Kalshi CEO Tarek Mansour said on Tuesday at the Futures Industry Association’s Expo in Chicago that the sector is pushing towards a stock-exchange scale much sooner than he expected.
Mansour views the prediction market space as a “trillion-dollar market.” According to Bloomberg, Mansour said he initially anticipated that prediction markets would take a decade to reach the trading levels of stock markets, but the growth is happening much faster, as his company has “created a whole class of active traders.”
Mansour said more sports partnerships are coming and hinted at the company’s plans to enter mainstream media, saying he expects “very large news network partnerships coming out very soon,” without providing further detail. “I think prediction market is going to be embedded very smoothly, very effectively in the news,” he added.
Mansour’s stance on sports betting
Kalshi’s key court win last year opened the door to trading on the US presidential election, sending interest soaring. Since then, the company and its rivals have leveraged their regulatory status to enter the sports betting market in states where traditional operators were restricted or prohibited.
Kalshi presents its event-contract model as distinct from gambling, with traders taking different sides of yes-or-no questions rather than playing against the house. Regulators have been divided. The Commodity Futures Trading Commission has allowed trading to continue, while several state gambling regulators have ordered Kalshi to halt, triggering legal fights that could shape the industry’s next stage.
Along his company’s lines, trying to differentiate itself from traditional sports betting, Mansour stated that Kalshi’s markets are very different from gambling, arguing that while the house always wins in gambling, prediction markets provide a more even playing field.
“I don’t think there have been many instances of innovation in financial markets, especially in derivatives markets, that haven’t had this weird tension with gambling,” he added.
Pressure, pushback, and new rivals
Meanwhile, heavyweight competitors are circling. ICE has agreed to invest up to $2 billion in Polymarket, and the CME Group is collaborating with Flutter on a predictions app that ties sports and economic indicators. Kalshi is pushing ahead regardless, offering contracts through its own platform and via Robinhood, and preparing an aggressive international rollout.

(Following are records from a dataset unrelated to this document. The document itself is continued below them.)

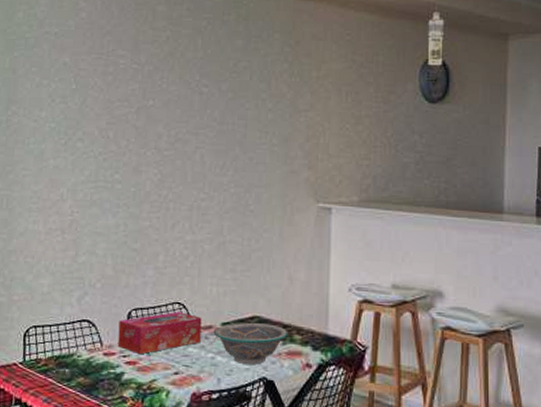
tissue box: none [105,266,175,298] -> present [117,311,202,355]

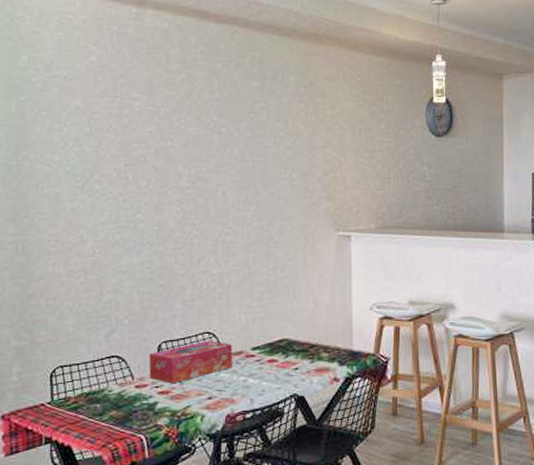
bowl: present [213,323,288,364] -> none [244,345,316,383]

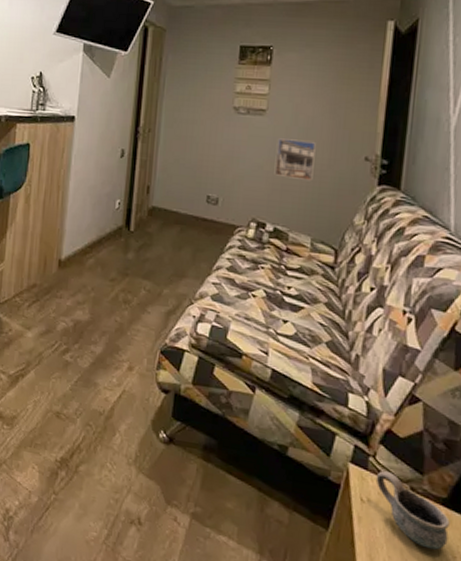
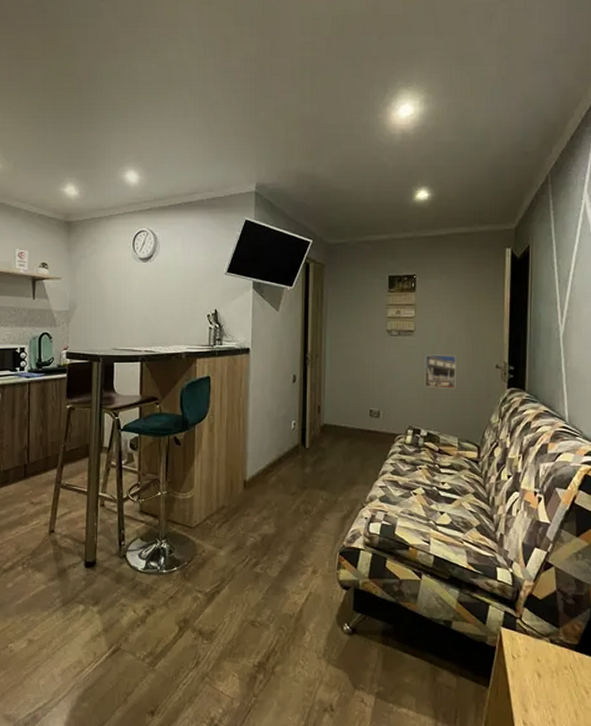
mug: present [375,471,450,550] -> none [523,630,582,689]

Robinhood CIO sees market dip as a needed cooldown
Prediction markets are already in mainstream media. In an interview with Bloomberg News, Stephanie Guild, Robinhood’s Chief Investment Officer, describes the recent equity slide as a long-overdue correction rather than a looming crisis. She told Bloomberg Businessweek Daily that markets usually see a pullback every year or two, but a long stretch of gains distorted expectations. Tech giants poured huge sums into artificial-intelligence projects without matching cash flow, she said, and investors finally paused to ask when those bets would pay off.
Guild pointed to a growing split within the AI sector. Enterprise-focused firms are starting to show firmer revenue, while consumer-oriented players are still chasing traction. She also cited new full-expensing provisions in US legislation, which could spur investment in both advanced tech and traditional infrastructure once results begin to appear.
Guild said the market’s rhythm has changed as retail investors gain influence. They spot opportunities early, trade ideas online, and often stay patient with smaller, volatile names.
Their behavior has barely budged in the pullback: many trim when prices jump and add when they fall. As a result, today’s market reacts less to a single driver and more to a mix of forces, from AI spending cycles to policy shifts and geopolitics, all pulling on prices at once.